What's most frustrating about this whole fun in the sun malarky is that normal volleyball is such a great game to watch. (Disclaimer: I have never played a game of either form of volleyball in my life.) And as for sex appeal I don't think it get's much better than Italy v Brasil, basically two teams of models banging a ball around. Much better than the lesbian biker chicks the Australians sent for the beach version.

Anyway I think the highlights have just started.

Sunday, August 22, 2004

BTW RSVP ASAP

Just so that right from the start people who may or may not read this get a fair representation of the motivations for embarking on this (sure to be) mythical adventure I will use this, my first ever blog post, to outline my hopes and dreams for this precocial child.

While my companion in this adventure is prancing forth into cyberpace trying to catch up with the overflow of his creative heart and mop up some of that goodness, I am a little more timid remembering the last time that I entered the public arena I ended up with about 100 litres of gunge down my neck. Even bearing that in mind; the excitement now, with endless blank pages to be imprinted with genius, brings to mind a lover stretched out before one waiting in anticipation.

Of course one has to wonder if the cave man had spent all his time recording his environment for posterity then there wouldn't have been much time for hunting and subsistence evolutionising. And so inspired I end.

Thursday, August 19, 2004

An Invitation

Somewhere deep in my overcrowded psyche is a very distinct urge to create something. It is this urge that drives me (and most likely everyone else) to prance somewhat pathetically into the public arena and, without any further ado, pour out my overflowing, imperfect heart.
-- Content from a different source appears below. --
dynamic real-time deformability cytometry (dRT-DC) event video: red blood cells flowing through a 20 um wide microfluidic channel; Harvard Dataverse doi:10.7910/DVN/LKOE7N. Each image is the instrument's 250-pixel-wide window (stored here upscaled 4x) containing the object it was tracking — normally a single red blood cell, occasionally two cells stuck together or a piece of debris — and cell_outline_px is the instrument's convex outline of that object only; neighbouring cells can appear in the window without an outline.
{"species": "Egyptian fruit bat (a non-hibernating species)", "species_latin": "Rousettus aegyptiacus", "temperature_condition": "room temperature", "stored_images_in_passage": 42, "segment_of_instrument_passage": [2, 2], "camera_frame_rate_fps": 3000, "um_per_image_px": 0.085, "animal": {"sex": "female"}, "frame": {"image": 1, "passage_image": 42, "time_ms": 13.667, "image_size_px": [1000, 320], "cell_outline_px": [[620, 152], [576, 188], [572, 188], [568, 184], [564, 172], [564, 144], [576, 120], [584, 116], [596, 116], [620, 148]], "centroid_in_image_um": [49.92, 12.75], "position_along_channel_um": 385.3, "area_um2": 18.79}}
Perhaps it was this same urge that caused Leonardo daVinci or Claude Monet to first place their stuttering stokes on canvas, or caused Plato to take whatever it was he took to that huge stone tablet and begin work on his Republic. Perhaps it is the same urge that caused the Mesolithic Man to paint on the walls of his cave crying out in the darkness of his ancient world that he should not die unremembered.

Whatever it may be, here at last is the cave wall I’ve been seeking, the tight white canvas stretching off to the horizon, the virgin stone tablet awaiting my manly chisel. So I invite you, let us cast off these mortal chains and give in to that thrilling baying in our blood; that desire to leave our mark and sleep the peaceful sleep of one who has, at last, created.